WHAT IS EXPECTED
Could you copy every line of the data that contains "lines"?
DATA FOR ANALYSIS below:
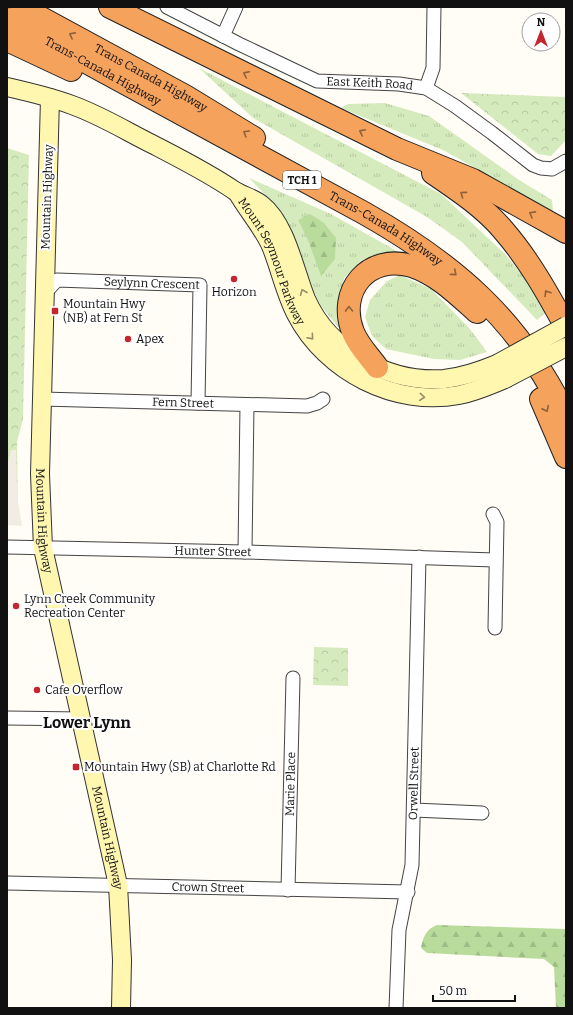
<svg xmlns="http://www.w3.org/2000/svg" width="573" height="1015" font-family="Bitter,serif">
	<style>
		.grass { fill: url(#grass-tufts) }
		.forest { fill: url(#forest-firs) }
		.park { fill: url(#park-crowns) }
		.plaza { fill: #f1ede2 }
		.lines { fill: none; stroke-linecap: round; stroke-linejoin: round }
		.street-casing { stroke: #444; stroke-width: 15 }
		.secondary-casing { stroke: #333; stroke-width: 20 }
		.highway-casing { stroke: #222; stroke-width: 24 }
		.street { stroke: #fff; stroke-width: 13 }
		.secondary { stroke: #fff6b0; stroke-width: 18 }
		.highway { stroke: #f5a25d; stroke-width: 22 }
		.secondary-bridge-casing { stroke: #333; stroke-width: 20; stroke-linecap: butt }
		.secondary-bridge { stroke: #fff6b0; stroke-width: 18 }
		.oneway { stroke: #8e613b }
		.oneway2 { stroke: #948f68 }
		.poi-dot { fill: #c4262e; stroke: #fff; stroke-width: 1.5 }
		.labels { text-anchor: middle; stroke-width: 4; stroke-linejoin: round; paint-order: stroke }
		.shield { fill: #fff; stroke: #585858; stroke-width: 1 }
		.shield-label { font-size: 11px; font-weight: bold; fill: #111 }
		.street-label { font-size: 12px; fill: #111; stroke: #fff }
		.poi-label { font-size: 12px; fill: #111; stroke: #fff; text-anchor: start }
		.district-label { font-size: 16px; font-weight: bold; fill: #111; stroke: #fff }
	</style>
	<defs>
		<pattern id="grass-tufts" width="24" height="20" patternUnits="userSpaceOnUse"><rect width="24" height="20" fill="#d5ebbd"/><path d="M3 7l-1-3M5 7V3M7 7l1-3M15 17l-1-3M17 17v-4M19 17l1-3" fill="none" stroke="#b6c8a1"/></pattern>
		<pattern id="forest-firs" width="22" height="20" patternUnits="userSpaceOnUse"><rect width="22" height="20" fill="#b9dc9c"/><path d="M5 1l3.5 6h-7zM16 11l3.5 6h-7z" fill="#9ebc85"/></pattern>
		<pattern id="park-crowns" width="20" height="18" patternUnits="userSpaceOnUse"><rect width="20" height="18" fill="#d5ebbd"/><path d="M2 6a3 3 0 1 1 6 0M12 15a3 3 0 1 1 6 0" fill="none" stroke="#b6c8a1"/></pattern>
	</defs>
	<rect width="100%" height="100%" fill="#fffdf5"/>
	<path class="grass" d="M199,68L441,194L505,254L550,309L537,320L462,242L427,217L253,118Z
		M385,103L429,116L519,180L552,200L553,212L445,151L341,108L348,104Z
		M249,178L331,214L411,259L385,256L362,260L344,278L342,300L346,337L321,306L309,283L284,224L272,202Z
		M400,275L431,289L470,329L487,352L460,360L434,359L386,349L372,336L365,317L370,300L387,281Z"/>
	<path class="forest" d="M310,214L324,223L336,238L335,259L321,276L308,240L298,220Z
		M437,925L566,929V1008H556L554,967L544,959L427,953L421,948C423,937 426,929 437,925Z"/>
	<path class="park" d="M461,93L566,97V140L551,156L538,154Z
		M7,148L29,155L23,419L17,442L18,523H7Z
		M314,647L348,648V686L313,685Z"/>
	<path class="plaza" d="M11,450H16L17,495L22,526L7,525V466Z"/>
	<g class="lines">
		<g class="street-casing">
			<g id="street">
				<path id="s1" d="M167,7L239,44L317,81L399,84L426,88L455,106L492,133L533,165L541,168L552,169L566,161"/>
				<path d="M223,36L236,7"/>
				<path d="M426,88L433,68L434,7"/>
				<path id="s2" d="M44,294L57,280L200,285L198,403"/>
				<path id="s3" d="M42,399L307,406L317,403L323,399"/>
				<path d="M493,514L497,522L495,628"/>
				<path id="s4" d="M7,547L245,552L495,560"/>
				<path d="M245,552L247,405"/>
				<path d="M7,718L81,719"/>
				<path d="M414,810L482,813"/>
				<path id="s5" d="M7,883L408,892"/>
				<path id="s6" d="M288,890L293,678"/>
				<path id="s7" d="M396,1008L399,930L412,865L419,557"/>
			</g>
		</g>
		<g class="secondary-casing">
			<g id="secondary">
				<path d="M7,87C29,92 51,97 72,105C100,115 126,131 152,144C181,159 209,173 235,191C244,196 255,199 262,205C286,224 295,272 306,299C329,351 388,383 444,379C463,377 480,371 497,364"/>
				<path id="s8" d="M50,98L40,474L43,548L118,885L122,960L121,1008"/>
				<path id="s9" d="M237,192C247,210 262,226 271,246C280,268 285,293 296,314C326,372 395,407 459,395C475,392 490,385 505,379"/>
			</g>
		</g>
		<g class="highway-casing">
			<g id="highway">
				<path id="s10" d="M21,7L185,96L254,138"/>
				<path d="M110,7L397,149L473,180L566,232"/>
				<path id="s11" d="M7,19L364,213C456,265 519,320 566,416"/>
				<path d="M7,40L71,70"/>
				<path d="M433,173C458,190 485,208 504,231C529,260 548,294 566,327"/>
				<path d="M377,367C369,356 358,345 353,332C337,291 368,253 412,266C437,274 458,295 477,312"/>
				<path d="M541,399L566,457"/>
			</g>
		</g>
		<use href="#street" class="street"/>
		<use href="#secondary" class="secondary"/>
		<use href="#highway" class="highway"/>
		<g class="secondary-bridge-casing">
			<path id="secondary-bridge" d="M497,364L566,326
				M505,379L566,347"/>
		</g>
		<use href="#secondary-bridge" class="secondary-bridge"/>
	</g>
	<defs><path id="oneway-chevron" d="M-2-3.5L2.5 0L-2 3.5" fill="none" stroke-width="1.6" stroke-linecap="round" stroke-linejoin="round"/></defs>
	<g class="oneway">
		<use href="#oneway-chevron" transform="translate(72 35) rotate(-152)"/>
		<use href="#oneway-chevron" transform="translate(246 74) rotate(-154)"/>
		<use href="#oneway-chevron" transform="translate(362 132) rotate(-154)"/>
		<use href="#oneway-chevron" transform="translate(246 133) rotate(-149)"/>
		<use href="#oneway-chevron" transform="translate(463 194) rotate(-144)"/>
		<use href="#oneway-chevron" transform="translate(532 214) rotate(-151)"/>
		<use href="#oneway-chevron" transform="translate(454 273) rotate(40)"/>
		<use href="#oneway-chevron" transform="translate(547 293) rotate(-122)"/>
		<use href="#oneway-chevron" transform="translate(349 309) rotate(-91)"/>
		<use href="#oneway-chevron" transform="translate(546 409) rotate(64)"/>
	</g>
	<g class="oneway2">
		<use href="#oneway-chevron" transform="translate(303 292) rotate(-112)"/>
		<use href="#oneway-chevron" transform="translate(311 337) rotate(49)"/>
		<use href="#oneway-chevron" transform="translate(422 397) rotate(5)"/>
	</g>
	<g class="poi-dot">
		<circle cx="234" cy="279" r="4"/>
		<rect x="51" y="307" width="8" height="8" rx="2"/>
		<circle cx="128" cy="339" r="4"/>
		<circle cx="16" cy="606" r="4"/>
		<circle cx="37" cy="690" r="4"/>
		<rect x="72" y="763" width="8" height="8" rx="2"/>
	</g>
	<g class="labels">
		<rect class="shield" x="283" y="171" width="38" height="18" rx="3"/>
		<g class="shield-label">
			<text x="302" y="184">TCH 1</text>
		</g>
		<g class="street-label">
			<text dy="4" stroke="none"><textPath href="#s11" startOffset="109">Trans-Canada Highway</textPath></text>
			<text dy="4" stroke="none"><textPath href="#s10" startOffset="148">Trans Canada Highway</textPath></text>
			<text dy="4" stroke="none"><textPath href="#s1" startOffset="220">East Keith Road</textPath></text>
			<text transform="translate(47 197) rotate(-88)" y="4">Mountain Highway</text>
			<text dy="4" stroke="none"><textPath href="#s11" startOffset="433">Trans-Canada Highway</textPath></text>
			<text dy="4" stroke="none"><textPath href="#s9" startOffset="78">Mount Seymour Parkway</textPath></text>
			<text dy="4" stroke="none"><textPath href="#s2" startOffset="114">Seylynn Crescent</textPath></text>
			<text dy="4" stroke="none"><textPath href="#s3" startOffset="141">Fern Street</textPath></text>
			<text dy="4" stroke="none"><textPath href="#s8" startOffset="423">Mountain Highway</textPath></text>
			<text dy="4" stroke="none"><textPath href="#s4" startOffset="206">Hunter Street</textPath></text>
			<text dy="4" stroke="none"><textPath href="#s7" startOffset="226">Orwell Street</textPath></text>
			<text dy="4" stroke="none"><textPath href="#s6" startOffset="106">Marie Place</textPath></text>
			<text dy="4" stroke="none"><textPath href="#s8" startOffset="747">Mountain Highway</textPath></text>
			<text dy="4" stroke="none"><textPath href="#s5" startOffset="201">Crown Street</textPath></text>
		</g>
		<g class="poi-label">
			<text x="234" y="296" text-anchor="middle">Horizon</text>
			<text x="63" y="308">Mountain Hwy<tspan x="63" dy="14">(NB) at Fern St</tspan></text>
			<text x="136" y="343">Apex</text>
			<text x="24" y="603">Lynn Creek Community<tspan x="24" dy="14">Recreation Center</tspan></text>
			<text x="45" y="694">Cafe Overflow</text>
			<text x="84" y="771">Mountain Hwy (SB) at Charlotte Rd</text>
		</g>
		<g class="district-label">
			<text x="87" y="728">Lower Lynn</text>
		</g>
	</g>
	<rect width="573" height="1015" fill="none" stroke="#111111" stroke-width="16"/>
	<g transform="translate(541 32)"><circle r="19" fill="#ffffff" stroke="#a0a0a0"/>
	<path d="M0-3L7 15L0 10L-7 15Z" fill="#c4262e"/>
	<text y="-6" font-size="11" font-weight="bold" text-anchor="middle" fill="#111111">N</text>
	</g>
	<path d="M433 995v6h82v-6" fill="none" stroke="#111111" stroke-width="2"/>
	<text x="439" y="995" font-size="12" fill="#111111" stroke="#ffffff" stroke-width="3" paint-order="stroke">50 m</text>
</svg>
End of DATA FOR ANALYSIS.
SOLUTION BELOW
		.lines { fill: none; stroke-linecap: round; stroke-linejoin: round }
	<g class="lines">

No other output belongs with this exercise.